Ask HN: Is InspiroBot a real AI?
This site: http://inspirobot.me/
I was wondering whether it's a real AI (neural network trained with sample motivational posters) or whether they're just joking around and it's random solutions inserted into templates?
4 comments
[ 2.5 ms ] story [ 18.0 ms ] threadThere are a few recognizable madlibs-like patterns. For example: "Unleashing bad karma is a joke where the punchline is that you get very, very sick", and "Realizing the full potential of hell is a joke where the punchline is that you fake your own death". Occasionally the photos repeat as well.
But if they're all written using a fill-in-the-blanks format, there must be an enormous number of templates. Maybe they analyze thousands of famous quotes and randomly replace various parts of speech.
While InspiroBot may be AI-assisted, I suspect the quotes are largely human-written, or at least heavily curated. Maybe this is my anthropocentrism speaking, but most of them seem too good to be AI-written. They don't have that meandering pointlessness of most AI poetry.
For example, "The things we find beautiful are actually just thoughts circling a fire." Or, "Could it be that eternal particles are eternal particles because you're overthinking things?"
Or my favorite: "Science is just mother nature playing with herself."

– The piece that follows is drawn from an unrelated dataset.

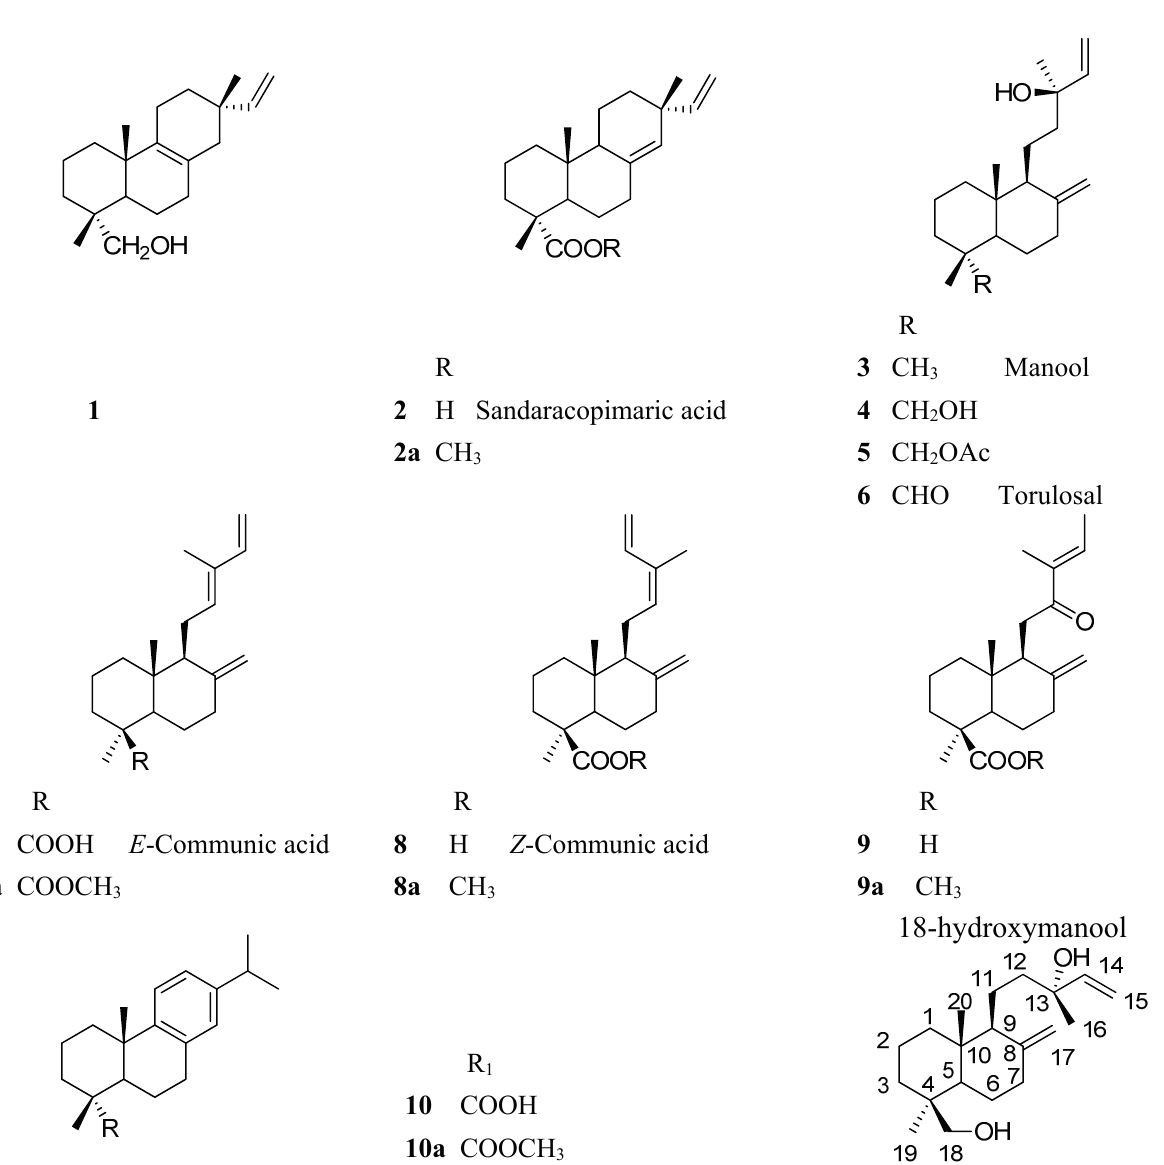
Figure 4. Structure of the compounds isolated and/or identified from the resin fractions of Austrocedrus chilensis trees naturally infected with Phytophthora austrocedri inhibiting radial growth of the phytopathogenic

(My modest contribution to the fake AI genre was a song-creation program called "Turd Polisher Pro", released on April Fool's Day, 2010. The web page included "before" and "after" sound files that demonstrated how the program can automatically turn a drunken voicemail message into a polished, commercial piece of music. Of course, the song was written first; the drunken voicemail recording reused some of the same phrases and themes.)